# Spring Blooms



## Aisha (May 2, 2007)

The bees are very excited about ornamental holly and black locust right now. This black locust is right above my hives. 









This is Yaupon holly which is a Texas native tree planted in many landscapes.
http://farm3.static.flickr.com/2212/2384016735_f1c629f393_o.jpg

Indian Hawthorn bushes provide nectar and pollen. Urban landscape plant.
http://farm3.static.flickr.com/2197/2384847492_7a0e416216_m.jpg

And a few more, including willow, clover and broccoli flower:
http://www.flickr.com/photos/wellspring-hypnosis/

Enjoy.


----------



## Jeffzhear (Dec 2, 2006)

Very pretty pictures! I really need to start carrying my camera around with me...


----------



## MapMan (May 24, 2007)

Makes me envious. We're still dealing with vestiges of snow here. Are holly blossoms fragrant? I think of orange blossoms being very fragrant, but we don't encounter too much holly in these parts.

MM


----------



## Oldbee (Sep 25, 2006)

I liked your photos, Aisha. What was interesting is how the "Yaupon holly" flowers are so small compared to the fruit that is still attached. One would maybe over look that in observing bees collecting nectar or pollen from flowers.

I went to,... www.botany.wisc.edu/herbarium,.. and saw that we have wood sorrel [yellow] also. The most common is 'Oxalis stricta'. Notice beekeepers! the name,.. "Oxalis",.like 'oxalic acid'. I will have to watch for that this early summer. It seems to be a small flower that may not be thought of as a nectar/pollen source. Thanks!


----------



## Aisha (May 2, 2007)

Jeffzhear said:


> Very pretty pictures! I really need to start carrying my camera around with me...
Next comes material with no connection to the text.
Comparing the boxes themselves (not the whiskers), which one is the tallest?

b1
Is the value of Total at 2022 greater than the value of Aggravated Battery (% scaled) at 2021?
Thanks! It's fun, and seeing what the bees are into is great motivation to get outside, walk and exercise. It's my first spring so beekeeping still has a lot of novelty and wonder to it. 

I use a little Sony Cybershot DSC-W55 that easily fits in a pants pocket. For a cheap little camera it takes great pics.


----------



## Aisha (May 2, 2007)

MapMan said:


> Makes me envious. We're still dealing with vestiges of snow here. Are holly blossoms fragrant?


I don't think holly is fragrant, but black locust flower fragrance is to die for. I put some cuttings all over the house so I can smell it as I walk by or when a breeze blows in. It's amazing. I see why the bees work so hard to get into the orchid-like flowers.


----------



## Aisha (May 2, 2007)

Oldbee said:


> I went to,... www.botany.wisc.edu/herbarium,.. and saw that we have wood sorrel [yellow] also. The most common is 'Oxalis stricta'. Notice beekeepers! the name,.. "Oxalis",.like 'oxalic acid'.


Wow, I never made that connection. It's a common lawn weed that I will have a lot more of now that the bees are into it. I wonder if the oxalic acid in the nectar helps with mites? Good eye!


----------